During the terminal phase of illness, our patient showed peripheral blood pancytopenia with prominent bone marrow haemophagocytosis. From a diagnostic viewpoint, the distinction between haemophagocytosis and lymphomatous infiltration as a cause of the pancytopenia might not be easy. Haemophagocytosis occurs commonly in the liver, spleen, and bone marrow in NK cell lymphomas. It may be reactive, and is itself not necessarily an indicator of infiltration in the involved tissue.7,8,10 Furthermore, NK cell lymphoma infiltration might be patchy and inconspicuous. Immunohistochemical staining for CD56 offers a diagnostic aid to identifying the lymphomatous cells.1 However, a notable caveat is that the expression of CD56 on the lymphoma cells might occasionally be lost at relapse.13 This phenomenon was again seen in our patient, highlighting the important point that CD56 should not be relied upon alone as a marker of neoplastic NK cells.

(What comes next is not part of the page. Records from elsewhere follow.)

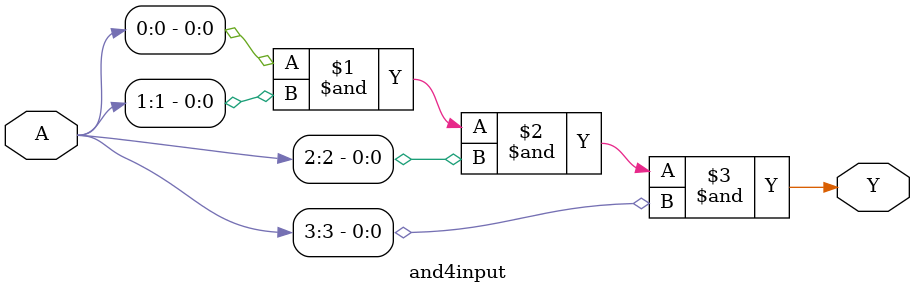
<source format=v>
`timescale 1ns / 1ps


module and4input(
    input [3:0] A,
    output Y
    );
    assign Y = A[0] & A[1] & A[2] & A[3];
endmodule

</source>
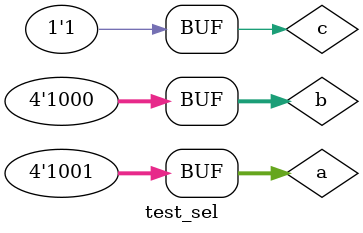
<source format=v>
 
module sel(output [3:0]saida_and, output [3:0]saida_or, output [7:0]saida, output [3:0]s,
 			  output [0:0]saida_not, input [3:0]entrada01, input [3:0]entrada02, input [0:0]chave);
	//---AND
	and AND1(saida_and[0], entrada01[0], entrada02[0]);
	and AND2(saida_and[1], entrada01[1], entrada02[1]);
	and AND3(saida_and[2], entrada01[2], entrada02[2]);
	and AND4(saida_and[3], entrada01[3], entrada02[3]);
	//---OR
	or OR1(saida_or[3], entrada01[3], entrada02[3]);
	or OR2(saida_or[2], entrada01[2], entrada02[2]);
	or OR3(saida_or[1], entrada01[1], entrada02[1]);
	or OR4(saida_or[0], entrada01[0], entrada02[0]); 
	//---AND
	and AND5(saida[0], saida_and[0], chave[0]);
	and AND6(saida[1], saida_and[1], chave[0]);
	and AND7(saida[2], saida_and[2], chave[0]);
	and AND8(saida[3], saida_and[3], chave[0]);
	//---NOT	 
	not NOT1(saida_not[0], chave[0]);
	//---AND 
	and AND9(saida[4], saida_or[0], saida_not[0]);
	and AND10(saida[5], saida_or[1], saida_not[0]);
	and AND11(saida[6], saida_or[2], saida_not[0]);
	and AND12(saida[7], saida_or[3], saida_not[0]);
	//---OR 
	or OR5(s[3], saida[3], saida[7]);
	or OR6(s[2], saida[2], saida[6]);
	or OR7(s[1], saida[1], saida[5]);
	or OR8(s[0], saida[0], saida[4]); 
endmodule //--sel

// ------------------------- 
// -- test f4
// -------------------------
module test_sel;

	reg  [3:0] a;
	reg  [3:0] b;
	reg  [0:0] c;
	 
	wire [3:0] d;
	wire [3:0] e;
	wire [7:0] f;
	wire [3:0] g;
	wire [0:0] h;

	sel modulo (d, e, f, g, h, a, b, c);

	initial begin:main
		$display("Exemplo0032 - João Henrique Mendes de Oliveira - 392734");
		$display("Test LU's module:\n");
		#1 a = 4'b0101; b = 4'b1010; c = 0;
		$monitor("Chave = %1b\n a = %4b  b = %4b  output ==> %4b\n", c, a, b, g);
		#1 a = 4'b0101; b = 4'b1010; c = 1;		
		#1 a = 4'b1111; b = 4'b0000; c = 0;
		#1 a = 4'b1111; b = 4'b0000; c = 1;		
		#1 a = 4'b1001; b = 4'b1000; c = 0;
		#1 a = 4'b1001; b = 4'b1000; c = 1;
	 end //--main
endmodule //--test_f4
</source>
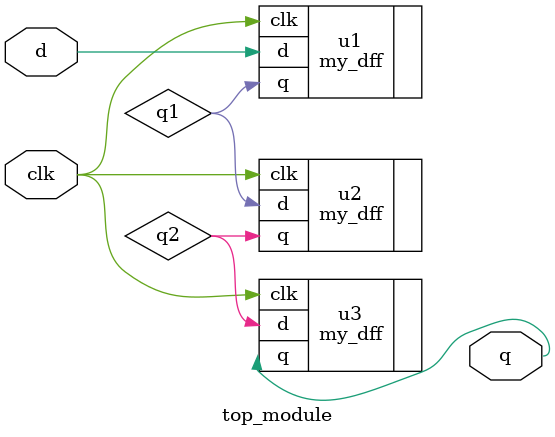
<source format=v>
module top_module ( input clk, input d, output q );
wire q1,q2;
    my_dff u1(.clk(clk),.d(d),.q(q1));
    my_dff u2(.clk(clk),.d(q1),.q(q2));
    my_dff u3(.clk(clk),.d(q2),.q(q));
endmodule

</source>
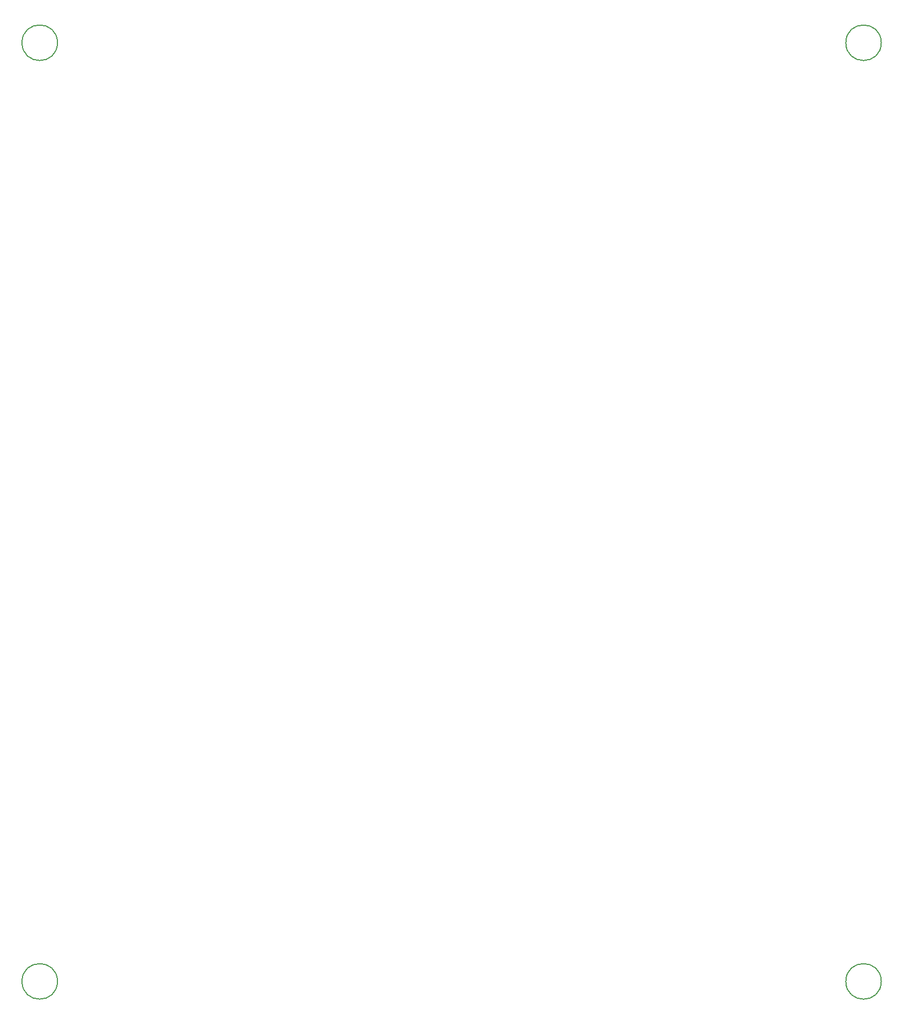
<source format=gbr>
%TF.GenerationSoftware,KiCad,Pcbnew,5.1.10*%
%TF.CreationDate,2022-02-01T20:50:29+01:00*%
%TF.ProjectId,Videoerweiterung,56696465-6f65-4727-9765-69746572756e,3*%
%TF.SameCoordinates,Original*%
%TF.FileFunction,Other,Comment*%
%FSLAX46Y46*%
G04 Gerber Fmt 4.6, Leading zero omitted, Abs format (unit mm)*
G04 Created by KiCad (PCBNEW 5.1.10) date 2022-02-01 20:50:29*
%MOMM*%
%LPD*%
G01*
G04 APERTURE LIST*
%ADD10C,0.150000*%
G04 APERTURE END LIST*
D10*
%TO.C,H3*%
X182660000Y-55480000D02*
G75*
G03*
X182660000Y-55480000I-2800000J0D01*
G01*
%TO.C,H4*%
X182660000Y-203480000D02*
G75*
G03*
X182660000Y-203480000I-2800000J0D01*
G01*
%TO.C,H2*%
X52660000Y-203480000D02*
G75*
G03*
X52660000Y-203480000I-2800000J0D01*
G01*
%TO.C,H1*%
X52660000Y-55480000D02*
G75*
G03*
X52660000Y-55480000I-2800000J0D01*
G01*
%TD*%
M02*

</source>
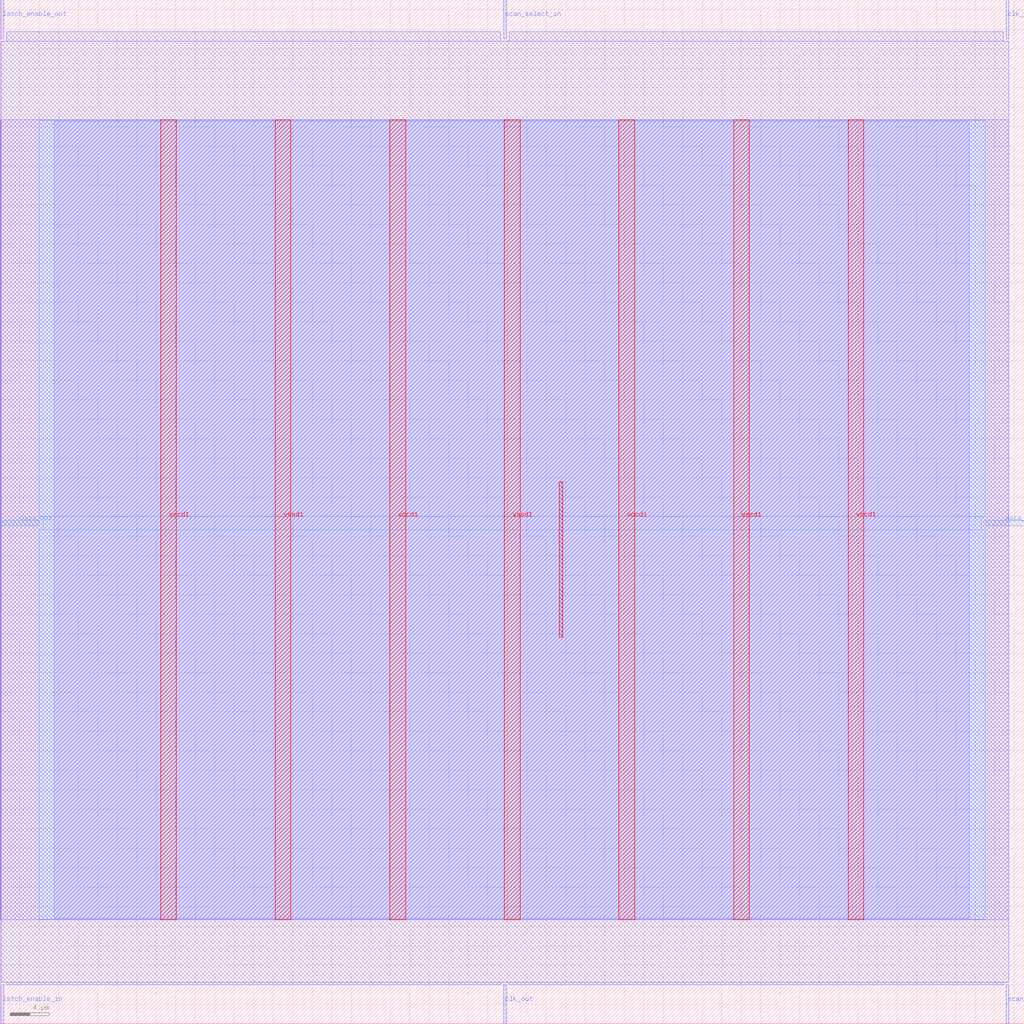
<source format=lef>
VERSION 5.7 ;
  NOWIREEXTENSIONATPIN ON ;
  DIVIDERCHAR "/" ;
  BUSBITCHARS "[]" ;
MACRO scan_wrapper_341541108650607187
  CLASS BLOCK ;
  FOREIGN scan_wrapper_341541108650607187 ;
  ORIGIN 0.000 0.000 ;
  SIZE 105.000 BY 105.000 ;
  PIN clk_in
    DIRECTION INPUT ;
    USE SIGNAL ;
    PORT
      LAYER met2 ;
        RECT 103.130 101.000 103.410 105.000 ;
    END
  END clk_in
  PIN clk_out
    DIRECTION OUTPUT TRISTATE ;
    USE SIGNAL ;
    PORT
      LAYER met2 ;
        RECT 51.610 0.000 51.890 4.000 ;
    END
  END clk_out
  PIN data_in
    DIRECTION INPUT ;
    USE SIGNAL ;
    PORT
      LAYER met3 ;
        RECT 101.000 51.040 105.000 51.640 ;
    END
  END data_in
  PIN data_out
    DIRECTION OUTPUT TRISTATE ;
    USE SIGNAL ;
    PORT
      LAYER met3 ;
        RECT 0.000 51.040 4.000 51.640 ;
    END
  END data_out
  PIN latch_enable_in
    DIRECTION INPUT ;
    USE SIGNAL ;
    PORT
      LAYER met2 ;
        RECT 0.090 0.000 0.370 4.000 ;
    END
  END latch_enable_in
  PIN latch_enable_out
    DIRECTION OUTPUT TRISTATE ;
    USE SIGNAL ;
    PORT
      LAYER met2 ;
        RECT 0.090 101.000 0.370 105.000 ;
    END
  END latch_enable_out
  PIN scan_select_in
    DIRECTION INPUT ;
    USE SIGNAL ;
    PORT
      LAYER met2 ;
        RECT 51.610 101.000 51.890 105.000 ;
    END
  END scan_select_in
  PIN scan_select_out
    DIRECTION OUTPUT TRISTATE ;
    USE SIGNAL ;
    PORT
      LAYER met2 ;
        RECT 103.130 0.000 103.410 4.000 ;
    END
  END scan_select_out
  PIN vccd1
    DIRECTION INOUT ;
    USE POWER ;
    PORT
      LAYER met4 ;
        RECT 16.465 10.640 18.065 92.720 ;
    END
    PORT
      LAYER met4 ;
        RECT 39.955 10.640 41.555 92.720 ;
    END
    PORT
      LAYER met4 ;
        RECT 63.445 10.640 65.045 92.720 ;
    END
    PORT
      LAYER met4 ;
        RECT 86.935 10.640 88.535 92.720 ;
    END
  END vccd1
  PIN vssd1
    DIRECTION INOUT ;
    USE GROUND ;
    PORT
      LAYER met4 ;
        RECT 28.210 10.640 29.810 92.720 ;
    END
    PORT
      LAYER met4 ;
        RECT 51.700 10.640 53.300 92.720 ;
    END
    PORT
      LAYER met4 ;
        RECT 75.190 10.640 76.790 92.720 ;
    END
  END vssd1
  OBS
      LAYER li1 ;
        RECT 5.520 10.795 99.360 92.565 ;
      LAYER met1 ;
        RECT 0.070 10.640 103.430 92.720 ;
      LAYER met2 ;
        RECT 0.650 100.720 51.330 101.730 ;
        RECT 52.170 100.720 102.850 101.730 ;
        RECT 0.100 4.280 103.400 100.720 ;
        RECT 0.650 4.000 51.330 4.280 ;
        RECT 52.170 4.000 102.850 4.280 ;
      LAYER met3 ;
        RECT 4.000 52.040 101.000 92.645 ;
        RECT 4.400 50.640 100.600 52.040 ;
        RECT 4.000 10.715 101.000 50.640 ;
      LAYER met4 ;
        RECT 57.335 39.615 57.665 55.585 ;
  END
END scan_wrapper_341541108650607187
END LIBRARY


</source>
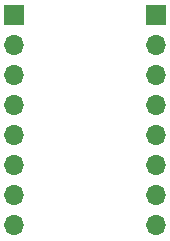
<source format=gbl>
G04 #@! TF.GenerationSoftware,KiCad,Pcbnew,(5.1.5)-3*
G04 #@! TF.CreationDate,2020-08-07T02:09:01-04:00*
G04 #@! TF.ProjectId,SOIC-16,534f4943-2d31-4362-9e6b-696361645f70,rev?*
G04 #@! TF.SameCoordinates,Original*
G04 #@! TF.FileFunction,Copper,L2,Bot*
G04 #@! TF.FilePolarity,Positive*
%FSLAX46Y46*%
G04 Gerber Fmt 4.6, Leading zero omitted, Abs format (unit mm)*
G04 Created by KiCad (PCBNEW (5.1.5)-3) date 2020-08-07 02:09:01*
%MOMM*%
%LPD*%
G04 APERTURE LIST*
%ADD10O,1.700000X1.700000*%
%ADD11R,1.700000X1.700000*%
G04 APERTURE END LIST*
D10*
X131300000Y-91480000D03*
X131300000Y-88940000D03*
X131300000Y-86400000D03*
X131300000Y-83860000D03*
X131300000Y-81320000D03*
X131300000Y-78780000D03*
X131300000Y-76240000D03*
D11*
X131300000Y-73700000D03*
D10*
X119300000Y-91480000D03*
X119300000Y-88940000D03*
X119300000Y-86400000D03*
X119300000Y-83860000D03*
X119300000Y-81320000D03*
X119300000Y-78780000D03*
X119300000Y-76240000D03*
D11*
X119300000Y-73700000D03*
M02*

</source>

This problem was overcome by the use of EBER-ISH. In fact, EBER-ISH has been shown to be more sensitive than CD56 immunostaining in detecting occult bone marrow infiltration by NK cell lymphoma.14 Other ancillary markers such as cytotoxic granule associated proteins (granzyme B, TIA-1, and perforin), expressed in NK cell lymphoma but rarely in other lymphomas, might also be helpful,1 although their use has not been formally compared with EBER-ISH.
In conclusion, our case showed that NK cell lymphoma can present atypically in the lymph node, and that both immunohistochemical staining and EBER-ISH are necessary in the histopathological diagnosis.
Full permission was given for this case report to be published.